-------- Provided entries

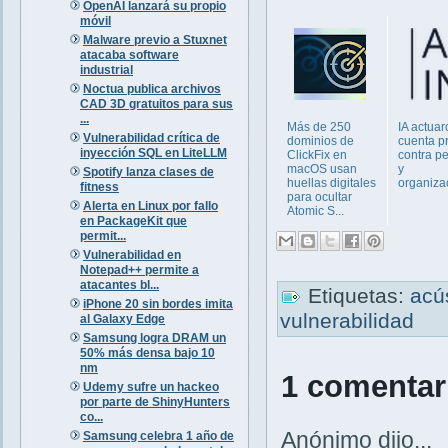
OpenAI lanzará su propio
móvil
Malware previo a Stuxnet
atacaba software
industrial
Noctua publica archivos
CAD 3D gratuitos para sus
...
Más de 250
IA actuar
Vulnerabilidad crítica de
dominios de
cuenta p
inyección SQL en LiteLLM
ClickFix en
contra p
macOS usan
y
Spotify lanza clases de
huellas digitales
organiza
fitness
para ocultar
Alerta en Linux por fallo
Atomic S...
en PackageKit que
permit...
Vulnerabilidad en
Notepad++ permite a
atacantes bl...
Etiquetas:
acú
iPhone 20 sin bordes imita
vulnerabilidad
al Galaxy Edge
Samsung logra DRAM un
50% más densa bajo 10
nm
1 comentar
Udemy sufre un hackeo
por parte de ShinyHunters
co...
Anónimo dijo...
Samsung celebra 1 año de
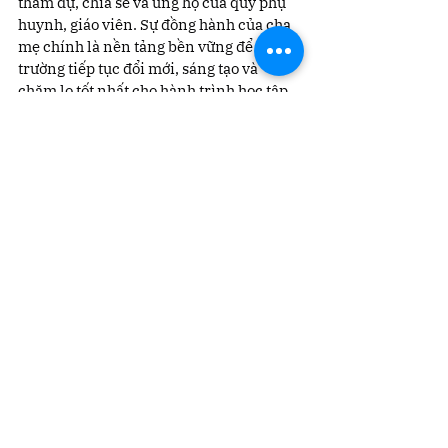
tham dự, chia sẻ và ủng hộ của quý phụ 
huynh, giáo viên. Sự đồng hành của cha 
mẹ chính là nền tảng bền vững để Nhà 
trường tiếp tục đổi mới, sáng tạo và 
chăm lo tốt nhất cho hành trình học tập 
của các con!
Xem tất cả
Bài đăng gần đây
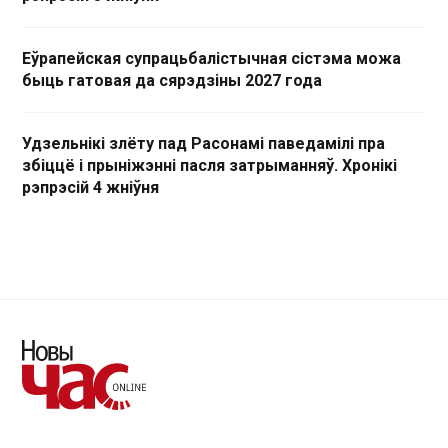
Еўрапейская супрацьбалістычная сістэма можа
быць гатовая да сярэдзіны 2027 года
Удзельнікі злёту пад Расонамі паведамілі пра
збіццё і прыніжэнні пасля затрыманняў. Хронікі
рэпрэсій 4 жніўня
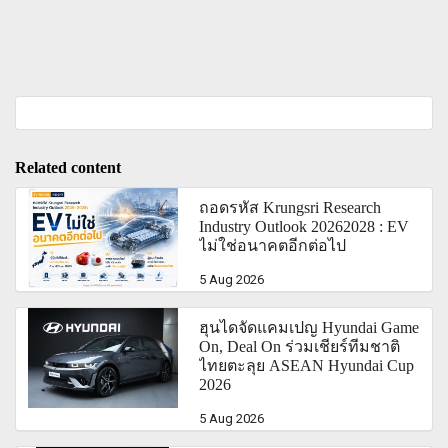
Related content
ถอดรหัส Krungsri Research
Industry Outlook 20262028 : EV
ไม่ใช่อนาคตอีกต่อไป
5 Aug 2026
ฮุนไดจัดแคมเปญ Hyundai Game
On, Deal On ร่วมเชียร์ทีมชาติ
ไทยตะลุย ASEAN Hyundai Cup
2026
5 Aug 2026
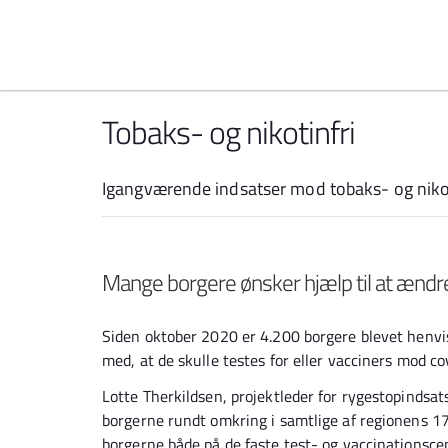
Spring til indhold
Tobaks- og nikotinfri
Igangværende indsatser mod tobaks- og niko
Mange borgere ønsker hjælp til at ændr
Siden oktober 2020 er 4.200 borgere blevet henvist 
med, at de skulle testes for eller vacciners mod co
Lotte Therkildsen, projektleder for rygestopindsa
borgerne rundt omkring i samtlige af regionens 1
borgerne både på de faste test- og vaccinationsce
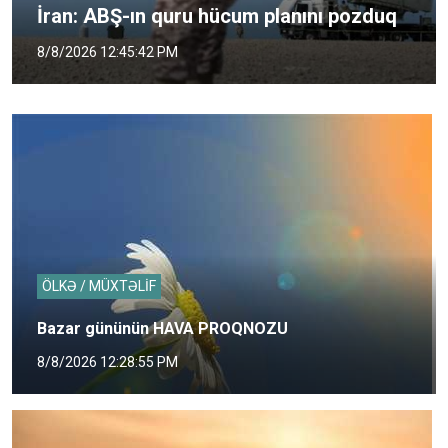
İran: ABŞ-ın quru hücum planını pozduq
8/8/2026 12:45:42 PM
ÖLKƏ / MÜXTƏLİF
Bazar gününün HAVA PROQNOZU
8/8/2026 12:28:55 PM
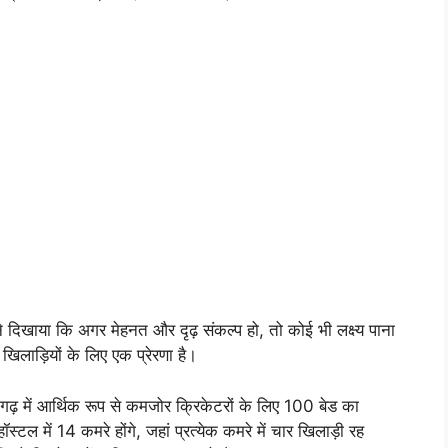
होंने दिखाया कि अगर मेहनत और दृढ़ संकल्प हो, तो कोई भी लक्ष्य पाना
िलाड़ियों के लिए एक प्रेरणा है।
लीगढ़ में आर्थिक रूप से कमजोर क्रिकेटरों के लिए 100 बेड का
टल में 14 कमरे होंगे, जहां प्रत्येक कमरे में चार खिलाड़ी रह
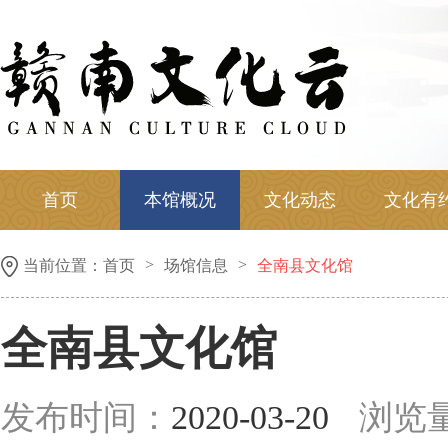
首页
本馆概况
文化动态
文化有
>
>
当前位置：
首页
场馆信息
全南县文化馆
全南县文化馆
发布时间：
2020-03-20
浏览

----------------

▶ [Exercise instructions]: Keep the pictures out and repeat exactly the lines from the beginning of the data through the line that contains "8/8/2026 12:45:42 PM", both ends included.

▶ [Output]:
OpenAI lanzará su propio
móvil
Malware previo a Stuxnet
atacaba software
industrial
Noctua publica archivos
CAD 3D gratuitos para sus
...
Más de 250
IA actuar
Vulnerabilidad crítica de
dominios de
cuenta p
inyección SQL en LiteLLM
ClickFix en
contra p
macOS usan
y
Spotify lanza clases de
huellas digitales
organiza
fitness
para ocultar
Alerta en Linux por fallo
Atomic S...
en PackageKit que
permit...
Vulnerabilidad en
Notepad++ permite a
atacantes bl...
Etiquetas:
acú
iPhone 20 sin bordes imita
vulnerabilidad
al Galaxy Edge
Samsung logra DRAM un
50% más densa bajo 10
nm
1 comentar
Udemy sufre un hackeo
por parte de ShinyHunters
co...
Anónimo dijo...
Samsung celebra 1 año de
tham dự, chia sẻ và ủng hộ của quý phụ 
huynh, giáo viên. Sự đồng hành của cha 
mẹ chính là nền tảng bền vững để Nhà 
trường tiếp tục đổi mới, sáng tạo và 
chăm lo tốt nhất cho hành trình học tập 
của các con!
Xem tất cả
Bài đăng gần đây
Еўрапейская супрацьбалістычная сістэма можа
быць гатовая да сярэдзіны 2027 года
Удзельнікі злёту пад Расонамі паведамілі пра
збіццё і прыніжэнні пасля затрыманняў. Хронікі
рэпрэсій 4 жніўня
Related content
ถอดรหัส Krungsri Research
Industry Outlook 20262028 : EV
ไม่ใช่อนาคตอีกต่อไป
5 Aug 2026
ฮุนไดจัดแคมเปญ Hyundai Game
On, Deal On ร่วมเชียร์ทีมชาติ
ไทยตะลุย ASEAN Hyundai Cup
2026
5 Aug 2026
Spring til indhold
Tobaks- og nikotinfri
Igangværende indsatser mod tobaks- og niko
Mange borgere ønsker hjælp til at ændr
Siden oktober 2020 er 4.200 borgere blevet henvist 
med, at de skulle testes for eller vacciners mod co
Lotte Therkildsen, projektleder for rygestopindsa
borgerne rundt omkring i samtlige af regionens 1
borgerne både på de faste test- og vaccinationsce
İran: ABŞ-ın quru hücum planını pozduq
8/8/2026 12:45:42 PM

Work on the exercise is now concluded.